_What you need to do_
Write out the data below exactly, beginning with the first line and ending once the line that has "III. LEGISLATIVE HISTORY" is written.

*** Entries provided

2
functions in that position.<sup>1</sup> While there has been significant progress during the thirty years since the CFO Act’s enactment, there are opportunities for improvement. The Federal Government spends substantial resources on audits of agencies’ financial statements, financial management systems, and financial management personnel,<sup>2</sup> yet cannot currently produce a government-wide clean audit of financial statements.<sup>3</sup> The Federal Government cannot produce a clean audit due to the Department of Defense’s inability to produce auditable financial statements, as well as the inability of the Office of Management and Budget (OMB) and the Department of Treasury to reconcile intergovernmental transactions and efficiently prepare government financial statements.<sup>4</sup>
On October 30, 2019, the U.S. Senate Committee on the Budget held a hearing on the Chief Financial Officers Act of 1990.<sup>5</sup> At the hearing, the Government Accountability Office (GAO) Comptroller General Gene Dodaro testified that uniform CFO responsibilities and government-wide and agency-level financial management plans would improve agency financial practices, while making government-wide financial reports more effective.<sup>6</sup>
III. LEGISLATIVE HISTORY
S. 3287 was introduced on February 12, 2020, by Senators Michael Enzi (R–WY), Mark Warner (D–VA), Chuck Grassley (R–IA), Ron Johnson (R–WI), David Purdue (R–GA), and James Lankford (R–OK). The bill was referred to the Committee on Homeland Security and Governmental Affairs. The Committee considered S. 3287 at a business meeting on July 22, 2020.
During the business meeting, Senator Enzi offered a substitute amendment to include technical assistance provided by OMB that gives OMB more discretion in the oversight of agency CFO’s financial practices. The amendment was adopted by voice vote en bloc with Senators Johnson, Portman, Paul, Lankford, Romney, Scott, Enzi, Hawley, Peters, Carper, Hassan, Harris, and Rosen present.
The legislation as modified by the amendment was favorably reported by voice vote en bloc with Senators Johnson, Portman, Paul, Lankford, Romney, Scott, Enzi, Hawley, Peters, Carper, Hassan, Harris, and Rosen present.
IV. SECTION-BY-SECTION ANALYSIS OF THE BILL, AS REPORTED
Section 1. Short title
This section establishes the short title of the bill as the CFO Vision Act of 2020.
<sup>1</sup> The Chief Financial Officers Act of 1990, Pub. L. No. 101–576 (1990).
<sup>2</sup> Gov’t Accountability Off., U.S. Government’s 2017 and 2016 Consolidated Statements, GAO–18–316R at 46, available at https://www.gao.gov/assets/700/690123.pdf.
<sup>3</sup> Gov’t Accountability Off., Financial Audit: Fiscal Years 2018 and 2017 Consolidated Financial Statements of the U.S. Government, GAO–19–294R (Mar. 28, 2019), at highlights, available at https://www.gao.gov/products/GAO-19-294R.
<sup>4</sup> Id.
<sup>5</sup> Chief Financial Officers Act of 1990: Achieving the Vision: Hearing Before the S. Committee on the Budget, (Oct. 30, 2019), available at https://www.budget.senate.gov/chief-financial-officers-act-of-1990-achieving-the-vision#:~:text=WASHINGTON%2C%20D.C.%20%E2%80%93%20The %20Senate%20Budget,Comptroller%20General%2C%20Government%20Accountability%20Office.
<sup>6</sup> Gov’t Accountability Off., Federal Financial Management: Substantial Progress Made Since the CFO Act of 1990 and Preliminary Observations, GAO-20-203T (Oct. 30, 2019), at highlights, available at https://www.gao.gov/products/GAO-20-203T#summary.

******

_Response_
2
functions in that position.<sup>1</sup> While there has been significant progress during the thirty years since the CFO Act’s enactment, there are opportunities for improvement. The Federal Government spends substantial resources on audits of agencies’ financial statements, financial management systems, and financial management personnel,<sup>2</sup> yet cannot currently produce a government-wide clean audit of financial statements.<sup>3</sup> The Federal Government cannot produce a clean audit due to the Department of Defense’s inability to produce auditable financial statements, as well as the inability of the Office of Management and Budget (OMB) and the Department of Treasury to reconcile intergovernmental transactions and efficiently prepare government financial statements.<sup>4</sup>
On October 30, 2019, the U.S. Senate Committee on the Budget held a hearing on the Chief Financial Officers Act of 1990.<sup>5</sup> At the hearing, the Government Accountability Office (GAO) Comptroller General Gene Dodaro testified that uniform CFO responsibilities and government-wide and agency-level financial management plans would improve agency financial practices, while making government-wide financial reports more effective.<sup>6</sup>
III. LEGISLATIVE HISTORY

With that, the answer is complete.